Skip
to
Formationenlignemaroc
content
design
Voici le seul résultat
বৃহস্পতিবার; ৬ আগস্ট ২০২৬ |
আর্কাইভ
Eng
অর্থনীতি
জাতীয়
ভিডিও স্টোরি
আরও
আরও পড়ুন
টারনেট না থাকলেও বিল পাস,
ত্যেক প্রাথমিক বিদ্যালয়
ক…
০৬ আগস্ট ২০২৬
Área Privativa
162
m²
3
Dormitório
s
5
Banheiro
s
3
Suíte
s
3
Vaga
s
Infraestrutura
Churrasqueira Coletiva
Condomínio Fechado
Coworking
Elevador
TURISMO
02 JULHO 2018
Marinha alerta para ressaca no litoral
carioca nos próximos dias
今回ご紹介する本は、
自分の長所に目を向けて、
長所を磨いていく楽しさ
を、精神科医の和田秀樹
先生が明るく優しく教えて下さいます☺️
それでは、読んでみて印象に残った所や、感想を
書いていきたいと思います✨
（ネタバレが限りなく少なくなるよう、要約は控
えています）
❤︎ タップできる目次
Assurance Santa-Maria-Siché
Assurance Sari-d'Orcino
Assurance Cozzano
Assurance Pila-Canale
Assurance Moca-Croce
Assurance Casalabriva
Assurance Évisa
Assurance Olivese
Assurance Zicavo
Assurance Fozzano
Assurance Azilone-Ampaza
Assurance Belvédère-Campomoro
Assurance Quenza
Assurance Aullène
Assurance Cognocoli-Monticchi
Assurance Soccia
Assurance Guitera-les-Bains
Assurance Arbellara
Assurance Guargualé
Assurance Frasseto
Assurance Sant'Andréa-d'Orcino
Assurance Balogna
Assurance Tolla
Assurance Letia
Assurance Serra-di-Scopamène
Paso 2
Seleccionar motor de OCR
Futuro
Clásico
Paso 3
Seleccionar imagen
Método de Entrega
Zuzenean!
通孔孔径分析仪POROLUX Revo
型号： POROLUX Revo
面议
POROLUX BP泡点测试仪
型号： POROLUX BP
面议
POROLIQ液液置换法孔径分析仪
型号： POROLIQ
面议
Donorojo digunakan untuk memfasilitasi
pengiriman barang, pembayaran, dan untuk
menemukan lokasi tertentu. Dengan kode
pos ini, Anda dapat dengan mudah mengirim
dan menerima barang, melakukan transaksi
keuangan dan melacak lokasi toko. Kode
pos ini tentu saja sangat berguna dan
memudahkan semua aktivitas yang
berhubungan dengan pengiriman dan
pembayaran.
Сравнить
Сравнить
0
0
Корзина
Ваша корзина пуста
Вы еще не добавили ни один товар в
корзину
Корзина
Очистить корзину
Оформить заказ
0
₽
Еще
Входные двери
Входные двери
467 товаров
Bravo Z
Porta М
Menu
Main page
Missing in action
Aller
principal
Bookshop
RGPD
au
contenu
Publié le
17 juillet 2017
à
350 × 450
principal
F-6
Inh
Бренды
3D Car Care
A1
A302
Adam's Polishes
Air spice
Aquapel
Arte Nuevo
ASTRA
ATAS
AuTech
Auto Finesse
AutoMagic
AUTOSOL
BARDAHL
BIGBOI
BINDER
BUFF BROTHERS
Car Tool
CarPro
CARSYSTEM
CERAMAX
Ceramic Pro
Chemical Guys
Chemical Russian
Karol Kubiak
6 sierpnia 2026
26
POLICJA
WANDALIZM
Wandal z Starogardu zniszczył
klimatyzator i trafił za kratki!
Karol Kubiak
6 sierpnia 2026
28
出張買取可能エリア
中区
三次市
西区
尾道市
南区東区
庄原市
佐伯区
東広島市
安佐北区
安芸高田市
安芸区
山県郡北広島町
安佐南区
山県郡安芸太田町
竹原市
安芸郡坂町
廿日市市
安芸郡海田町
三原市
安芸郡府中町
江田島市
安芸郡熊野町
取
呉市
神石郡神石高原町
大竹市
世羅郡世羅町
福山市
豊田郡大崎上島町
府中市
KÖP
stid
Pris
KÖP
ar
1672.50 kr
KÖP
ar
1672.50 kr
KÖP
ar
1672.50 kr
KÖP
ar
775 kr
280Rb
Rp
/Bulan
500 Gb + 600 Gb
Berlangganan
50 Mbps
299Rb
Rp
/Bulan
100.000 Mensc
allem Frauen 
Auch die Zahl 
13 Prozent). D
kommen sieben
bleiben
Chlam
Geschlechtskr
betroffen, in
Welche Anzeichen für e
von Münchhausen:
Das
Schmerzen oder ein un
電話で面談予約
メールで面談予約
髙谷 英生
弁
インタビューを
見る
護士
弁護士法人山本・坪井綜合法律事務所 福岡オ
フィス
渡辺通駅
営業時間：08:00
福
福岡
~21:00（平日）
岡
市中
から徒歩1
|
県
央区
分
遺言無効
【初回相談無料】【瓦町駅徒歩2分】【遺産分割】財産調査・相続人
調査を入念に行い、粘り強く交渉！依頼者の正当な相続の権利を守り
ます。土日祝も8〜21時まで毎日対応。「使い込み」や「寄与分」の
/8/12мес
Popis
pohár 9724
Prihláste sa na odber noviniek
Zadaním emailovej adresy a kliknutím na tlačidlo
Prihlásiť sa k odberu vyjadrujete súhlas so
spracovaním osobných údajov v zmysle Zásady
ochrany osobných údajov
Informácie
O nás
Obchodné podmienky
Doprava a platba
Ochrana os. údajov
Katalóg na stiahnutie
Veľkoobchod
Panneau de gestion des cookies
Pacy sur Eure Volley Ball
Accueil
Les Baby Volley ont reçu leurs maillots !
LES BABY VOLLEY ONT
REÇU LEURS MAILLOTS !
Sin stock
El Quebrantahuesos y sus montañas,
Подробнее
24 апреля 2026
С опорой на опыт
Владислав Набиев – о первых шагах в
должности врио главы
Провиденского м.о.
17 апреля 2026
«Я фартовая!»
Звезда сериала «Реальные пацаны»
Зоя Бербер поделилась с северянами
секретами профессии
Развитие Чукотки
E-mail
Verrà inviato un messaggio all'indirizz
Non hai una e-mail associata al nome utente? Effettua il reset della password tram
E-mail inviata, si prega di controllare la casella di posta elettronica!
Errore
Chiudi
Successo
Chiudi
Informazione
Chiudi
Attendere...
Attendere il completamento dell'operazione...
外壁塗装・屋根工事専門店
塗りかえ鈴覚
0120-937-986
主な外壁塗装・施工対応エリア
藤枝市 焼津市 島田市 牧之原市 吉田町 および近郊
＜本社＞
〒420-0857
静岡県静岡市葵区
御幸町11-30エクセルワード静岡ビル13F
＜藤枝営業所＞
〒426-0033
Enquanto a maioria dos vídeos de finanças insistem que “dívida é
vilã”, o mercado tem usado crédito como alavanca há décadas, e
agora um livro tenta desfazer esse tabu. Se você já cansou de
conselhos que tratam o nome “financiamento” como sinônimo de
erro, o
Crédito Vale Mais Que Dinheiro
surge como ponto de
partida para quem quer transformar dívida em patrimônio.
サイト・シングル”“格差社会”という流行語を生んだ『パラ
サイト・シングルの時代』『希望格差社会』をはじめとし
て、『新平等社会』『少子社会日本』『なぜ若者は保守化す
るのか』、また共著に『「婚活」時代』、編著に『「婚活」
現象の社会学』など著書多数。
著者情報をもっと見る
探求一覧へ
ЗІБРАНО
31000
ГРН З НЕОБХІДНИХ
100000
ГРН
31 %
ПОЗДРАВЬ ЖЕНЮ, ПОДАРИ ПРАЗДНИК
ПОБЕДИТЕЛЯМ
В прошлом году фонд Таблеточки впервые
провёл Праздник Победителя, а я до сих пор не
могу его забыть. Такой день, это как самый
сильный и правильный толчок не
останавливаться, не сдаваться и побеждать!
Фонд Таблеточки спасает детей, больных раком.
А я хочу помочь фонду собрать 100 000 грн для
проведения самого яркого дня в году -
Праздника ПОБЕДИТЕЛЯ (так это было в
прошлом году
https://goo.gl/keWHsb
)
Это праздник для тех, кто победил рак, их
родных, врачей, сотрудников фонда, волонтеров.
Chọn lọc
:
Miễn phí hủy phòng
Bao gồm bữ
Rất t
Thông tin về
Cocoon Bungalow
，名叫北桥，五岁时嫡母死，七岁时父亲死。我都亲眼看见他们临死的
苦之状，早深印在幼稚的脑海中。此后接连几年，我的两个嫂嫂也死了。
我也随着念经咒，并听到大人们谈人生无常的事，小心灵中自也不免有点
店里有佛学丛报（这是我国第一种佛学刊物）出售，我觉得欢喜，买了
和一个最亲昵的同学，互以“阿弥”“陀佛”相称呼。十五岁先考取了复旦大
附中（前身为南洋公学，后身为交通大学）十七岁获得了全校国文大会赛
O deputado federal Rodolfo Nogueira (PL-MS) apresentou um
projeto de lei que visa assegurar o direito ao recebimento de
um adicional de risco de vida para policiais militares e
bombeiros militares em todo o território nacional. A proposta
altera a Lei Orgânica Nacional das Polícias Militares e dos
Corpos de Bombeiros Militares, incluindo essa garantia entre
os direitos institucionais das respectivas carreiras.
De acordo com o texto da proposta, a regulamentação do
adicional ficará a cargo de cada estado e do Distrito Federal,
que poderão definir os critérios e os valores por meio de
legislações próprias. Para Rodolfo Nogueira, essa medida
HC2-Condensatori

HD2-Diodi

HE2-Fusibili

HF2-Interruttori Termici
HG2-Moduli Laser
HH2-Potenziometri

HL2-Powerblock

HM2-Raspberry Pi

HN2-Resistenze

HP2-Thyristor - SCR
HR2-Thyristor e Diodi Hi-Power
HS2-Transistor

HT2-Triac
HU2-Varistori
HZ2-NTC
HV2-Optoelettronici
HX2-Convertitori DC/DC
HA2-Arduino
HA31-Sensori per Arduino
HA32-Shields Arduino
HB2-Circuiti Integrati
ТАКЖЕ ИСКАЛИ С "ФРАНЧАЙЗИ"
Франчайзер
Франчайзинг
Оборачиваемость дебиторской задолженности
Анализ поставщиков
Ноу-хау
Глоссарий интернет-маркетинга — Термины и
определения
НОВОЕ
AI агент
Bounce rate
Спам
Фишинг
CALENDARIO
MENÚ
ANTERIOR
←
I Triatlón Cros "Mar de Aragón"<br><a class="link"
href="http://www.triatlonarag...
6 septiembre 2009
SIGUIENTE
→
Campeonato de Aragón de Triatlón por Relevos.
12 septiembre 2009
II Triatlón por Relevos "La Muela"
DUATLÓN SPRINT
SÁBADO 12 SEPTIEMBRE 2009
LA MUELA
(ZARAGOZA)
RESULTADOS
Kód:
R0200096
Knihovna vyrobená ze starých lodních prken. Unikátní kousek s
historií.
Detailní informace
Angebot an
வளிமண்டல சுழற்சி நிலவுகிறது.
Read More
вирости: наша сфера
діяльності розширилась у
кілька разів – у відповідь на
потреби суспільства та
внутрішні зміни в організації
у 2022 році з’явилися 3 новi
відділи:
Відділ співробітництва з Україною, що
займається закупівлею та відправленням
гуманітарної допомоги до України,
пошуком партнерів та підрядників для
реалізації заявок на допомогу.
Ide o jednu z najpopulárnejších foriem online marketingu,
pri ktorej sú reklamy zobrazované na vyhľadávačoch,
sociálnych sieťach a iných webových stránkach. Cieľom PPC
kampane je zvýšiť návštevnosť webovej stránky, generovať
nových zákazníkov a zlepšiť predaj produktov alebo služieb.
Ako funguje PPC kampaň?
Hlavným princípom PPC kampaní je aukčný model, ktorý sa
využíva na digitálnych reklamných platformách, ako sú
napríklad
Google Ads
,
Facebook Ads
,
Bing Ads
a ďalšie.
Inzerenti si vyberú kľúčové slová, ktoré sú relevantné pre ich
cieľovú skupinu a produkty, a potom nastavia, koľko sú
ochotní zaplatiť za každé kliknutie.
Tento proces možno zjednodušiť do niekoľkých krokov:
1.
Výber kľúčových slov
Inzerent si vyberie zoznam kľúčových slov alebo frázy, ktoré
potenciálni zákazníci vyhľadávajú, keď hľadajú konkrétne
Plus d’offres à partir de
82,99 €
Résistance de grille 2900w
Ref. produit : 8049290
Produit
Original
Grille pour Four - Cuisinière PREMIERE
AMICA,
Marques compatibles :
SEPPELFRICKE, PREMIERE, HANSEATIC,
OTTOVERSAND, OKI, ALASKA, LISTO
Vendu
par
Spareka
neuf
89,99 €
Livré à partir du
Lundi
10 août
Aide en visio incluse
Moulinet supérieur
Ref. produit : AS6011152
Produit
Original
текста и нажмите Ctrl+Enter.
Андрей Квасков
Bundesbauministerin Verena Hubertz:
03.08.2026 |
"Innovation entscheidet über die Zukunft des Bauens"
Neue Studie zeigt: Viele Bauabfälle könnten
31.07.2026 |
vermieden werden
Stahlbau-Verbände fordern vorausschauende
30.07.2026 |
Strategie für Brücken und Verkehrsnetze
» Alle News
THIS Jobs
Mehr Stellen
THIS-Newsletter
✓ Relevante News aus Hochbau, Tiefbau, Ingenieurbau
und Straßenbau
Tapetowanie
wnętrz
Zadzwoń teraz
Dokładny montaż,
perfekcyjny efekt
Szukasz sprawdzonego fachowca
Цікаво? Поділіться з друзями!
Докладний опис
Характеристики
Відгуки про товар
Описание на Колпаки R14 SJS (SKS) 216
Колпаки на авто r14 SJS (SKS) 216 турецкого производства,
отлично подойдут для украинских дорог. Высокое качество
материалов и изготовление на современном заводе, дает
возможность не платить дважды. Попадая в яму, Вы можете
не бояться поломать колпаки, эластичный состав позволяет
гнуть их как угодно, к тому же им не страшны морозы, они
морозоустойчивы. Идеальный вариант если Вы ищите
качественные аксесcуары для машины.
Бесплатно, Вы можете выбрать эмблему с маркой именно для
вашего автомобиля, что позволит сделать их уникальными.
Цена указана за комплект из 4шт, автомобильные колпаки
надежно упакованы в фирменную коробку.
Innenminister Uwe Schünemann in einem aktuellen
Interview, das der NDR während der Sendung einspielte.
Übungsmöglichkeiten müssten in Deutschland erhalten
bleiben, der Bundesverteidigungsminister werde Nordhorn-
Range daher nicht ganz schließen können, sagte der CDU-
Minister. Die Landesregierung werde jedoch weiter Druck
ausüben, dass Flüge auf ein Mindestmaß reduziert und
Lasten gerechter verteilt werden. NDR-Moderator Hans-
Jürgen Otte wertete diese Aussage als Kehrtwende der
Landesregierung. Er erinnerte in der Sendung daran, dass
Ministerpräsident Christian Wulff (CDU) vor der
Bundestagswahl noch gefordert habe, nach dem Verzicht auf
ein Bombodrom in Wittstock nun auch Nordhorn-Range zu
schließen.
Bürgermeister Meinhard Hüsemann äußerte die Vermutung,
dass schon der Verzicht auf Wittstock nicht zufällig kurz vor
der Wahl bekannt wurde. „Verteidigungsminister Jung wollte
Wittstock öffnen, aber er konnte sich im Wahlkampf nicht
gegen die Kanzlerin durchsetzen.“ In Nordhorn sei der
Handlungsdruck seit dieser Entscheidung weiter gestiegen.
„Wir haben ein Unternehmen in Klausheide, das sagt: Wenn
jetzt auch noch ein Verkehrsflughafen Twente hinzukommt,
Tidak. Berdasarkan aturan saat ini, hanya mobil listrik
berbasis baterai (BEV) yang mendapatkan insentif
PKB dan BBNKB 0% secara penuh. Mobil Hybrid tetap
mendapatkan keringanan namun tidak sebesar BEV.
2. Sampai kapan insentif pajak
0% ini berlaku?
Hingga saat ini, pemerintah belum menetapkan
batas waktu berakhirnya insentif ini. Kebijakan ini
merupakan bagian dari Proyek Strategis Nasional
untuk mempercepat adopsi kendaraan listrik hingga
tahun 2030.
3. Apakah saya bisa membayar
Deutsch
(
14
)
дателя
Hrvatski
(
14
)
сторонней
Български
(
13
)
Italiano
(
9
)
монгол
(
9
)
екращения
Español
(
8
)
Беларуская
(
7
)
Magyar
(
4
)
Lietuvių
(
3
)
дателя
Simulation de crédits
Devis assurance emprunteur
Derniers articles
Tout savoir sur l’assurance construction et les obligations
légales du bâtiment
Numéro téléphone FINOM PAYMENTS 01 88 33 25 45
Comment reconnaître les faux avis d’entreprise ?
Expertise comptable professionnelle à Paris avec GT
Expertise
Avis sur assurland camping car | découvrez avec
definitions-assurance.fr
◆ ◆ ◆ ◆
Problem to solve: For every line of the data above that contains "untuk", copy that line.

Your solution:
Donorojo digunakan untuk memfasilitasi
pengiriman barang, pembayaran, dan untuk
untuk mempercepat adopsi kendaraan listrik hingga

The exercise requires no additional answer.